Algún día, cuando los historiadores repasen la historia de Guantánamo, se darán cuenta de que, detrás de todo el arrogante etiquetado de prisioneros seleccionados al azar como "combatientes enemigos", que no podían ser retenidos ni como prisioneros de guerra ni como sospechosos de delitos que pudieran ser sometidos a juicio en tribunales federales, y detrás de toda la tortura que se introdujo cuando estos don nadie fueron incapaces de aportar "inteligencia procesable", había una guerra que, aunque justificada en su persecución de Al Qaeda, estuvo fatalmente viciada cuando quienes la instigaron -y los políticos que los apoyaron- decidieron equiparar a un gobierno despreciado que había dado cobijo a Al Qaeda (los talibanes) con la propia Al Qaeda.
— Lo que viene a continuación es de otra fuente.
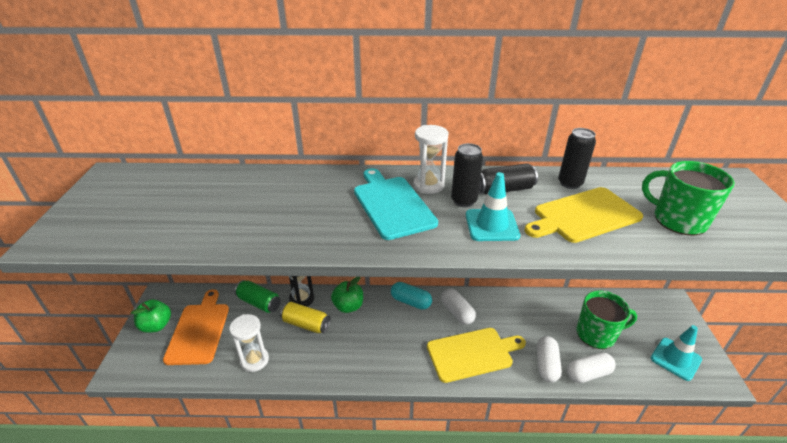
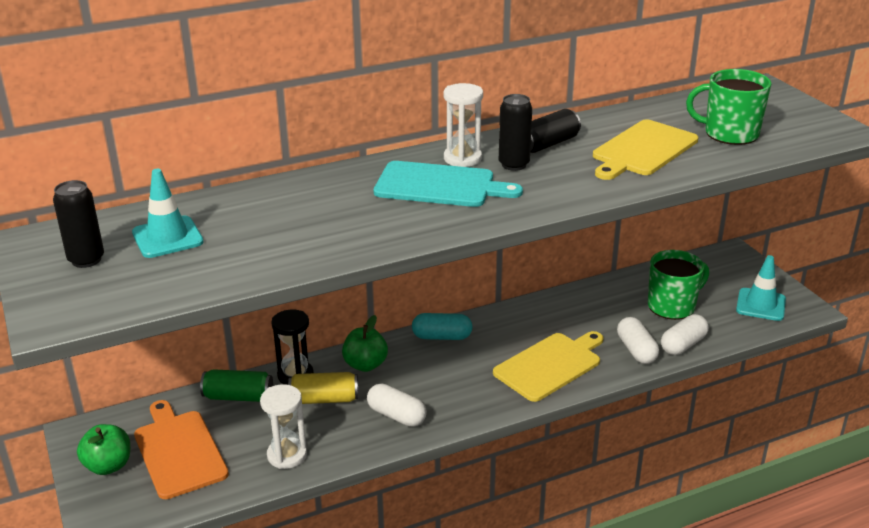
camera: 25 degrees left, 5 degrees down
(392, 204) = (440, 185): turquoise cutting board -> turquoise cutting board turned 150 degrees clockwise
(457, 312) = (506, 331): white capsule -> white capsule (396, 416)
(491, 225) = (560, 179): turquoise traffic cone -> turquoise traffic cone (167, 237)
(570, 183) = (609, 124): black can -> black can (86, 260)

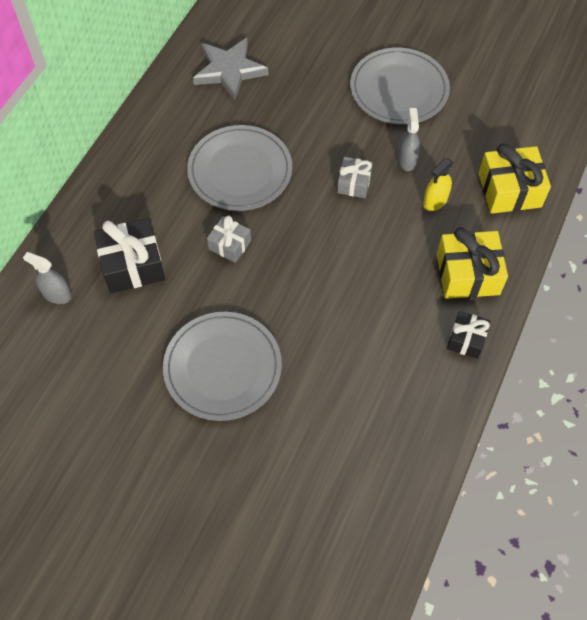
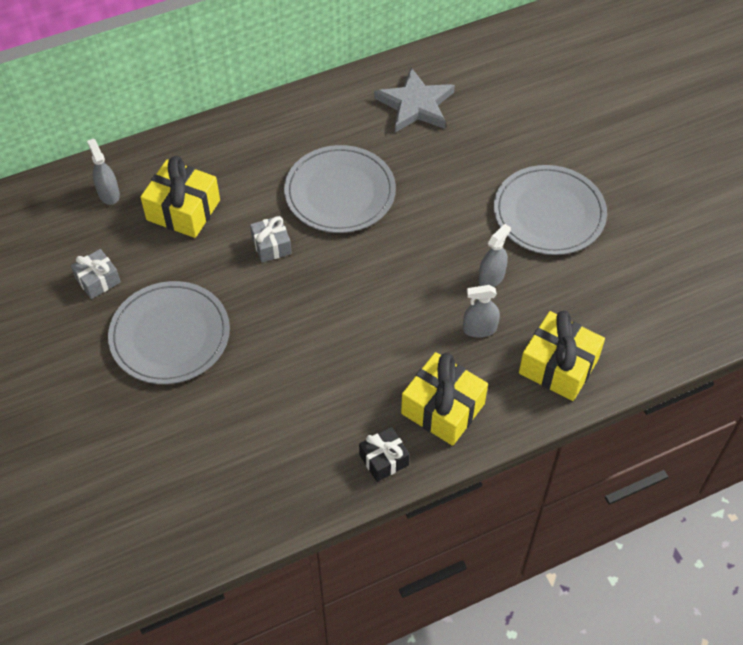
camera: 40 degrees right, 5 degrees down
(132, 265) = (183, 210): black gift -> yellow gift
(354, 183) = (424, 266): grey gift -> grey gift (98, 280)
(435, 201) = (479, 329): yellow spray bottle -> grey spray bottle

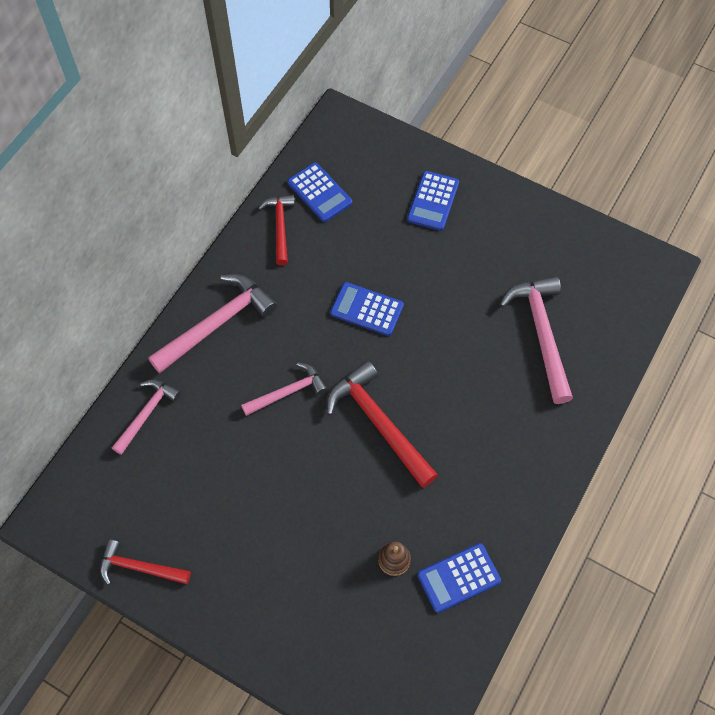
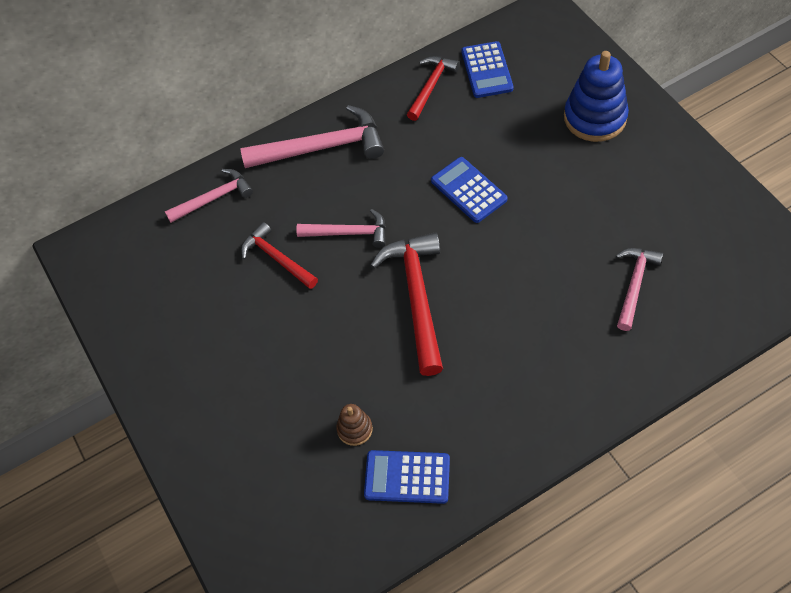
camera: 35 degrees right, 5 degrees down
(139, 567) = (126, 325): red hammer -> red hammer (277, 258)
(433, 201) = (595, 118): blue calculator -> blue stacking toy
(541, 334) = (634, 285): pink hammer -> pink hammer, size x0.61

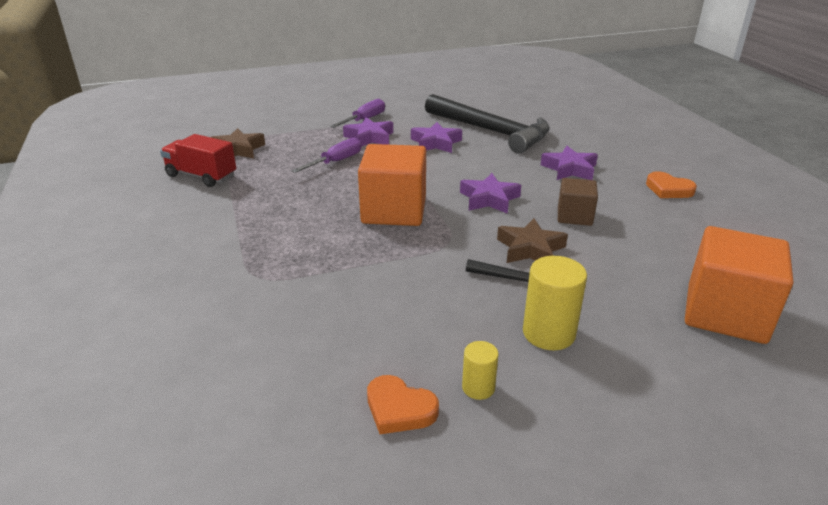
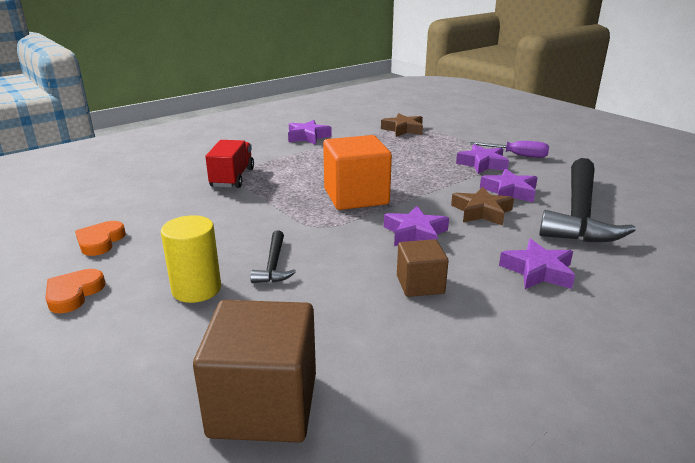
camera: 70 degrees right, 5 degrees down
(189, 208) = (307, 137): none -> purple star
(201, 176) = (353, 130): red truck -> red truck (232, 178)
(336, 162) = (420, 161): purple screwdriver -> none
(478, 388) = (122, 266): yellow cylinder -> none
(530, 249) = (332, 266): brown star -> brown star (481, 212)
(668, 189) = (564, 353): orange heart -> orange heart (74, 294)
(725, 313) = (263, 405): orange cube -> brown cube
Cuatro meses después del inicio de la nueva administración, los graves errores cometidos por la administración Bush en su persecución de ese pequeño grupo de hombres que se habían reunido en torno a Osama bin Laden, cuando el multimillonario saudí, o sus apoderados, lanzaron el ataque contra Estados Unidos, no se han abordado de forma adecuada y, en cambio, parecen haber infligido un daño permanente a la brújula moral de Estados Unidos.